À Ferney, 26 février.

Je ne savais où vous prendre, monsieur ; vous ne m’avez point informé de votre demeure à Paris ; je ne pouvais vous remercier ni de votre souvenir ni de votre excellent pâté. Je vous crois actuellement dans votre château ; le mien est un peu entouré de neiges. Je crois le climat d’Angoulême plus tempéré que le nôtre, et je vous avoue que si je m’applaudis en été d’avoir fixé mon séjour entre les Alpes et le mont Jura, je m’en repens beaucoup pendant l’hiver. Si on pouvait être Périgourdin en janvier et Suisse en mai, ce serait une assez jolie vie. Est-il vrai que vous avez des fleurs au mois de février ? Pour moi, je n’ai que des glaces et des rhumatismes.

Je reçois dans ce moment, monsieur, votre lettre du 13 février ; je vois que je ne me suis pas trompé. Je vous tiens très-heureux d’être loin de toutes les tracasseries qui affligent Paris, la cour, et le royaume. Je n’ai point encore vu le Mémoire de M. le maréchal de Broglie[1], mais j’augure mal de cette division. Voici un petit Mémoire en faveur des jésuites ; j’ai cru qu’il vous amuserait.

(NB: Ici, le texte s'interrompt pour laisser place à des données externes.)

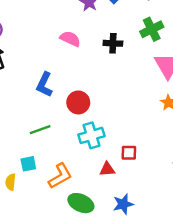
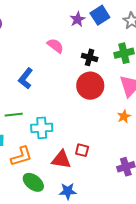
red circle: (78, 102) -> (90, 86), moved, size x1.4
cyan cross: (91, 135) -> (42, 128), moved
red triangle: (107, 169) -> (61, 160), size x1.5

On me mande que Mme  de Pompadour est attaquée d’une goutte sereine qui lui a déjà fait perdre un œil, et qui menace l’autre. L’Amour était aveugle, mais il ne faut pas que Vénus le soit. Il y a un autre dieu aveugle, c’est Plutus ; celui-là a non-seulement perdu les yeux, mais les mains ; j’entends les mains avec lesquelles on donne : car pour celles avec lesquelles on prend, il en a plus que Briarée. J’ai fait une très-grande perte dans l’impératrice de Russie, et je ne la réparerai pas ; elle m’accablait de bontés. Elle venait de souscrire pour deux cents exemplaires en faveur de Mlle  Corneille. La philosophie console de tout ; et il n’y a de philosophie que dans la retraite. Jouissez de la vôtre, jouissez de vous-même, et conservez-moi vos bontés.

  1. À l’occasion de sa brouille avec le maréchal d’Estrées.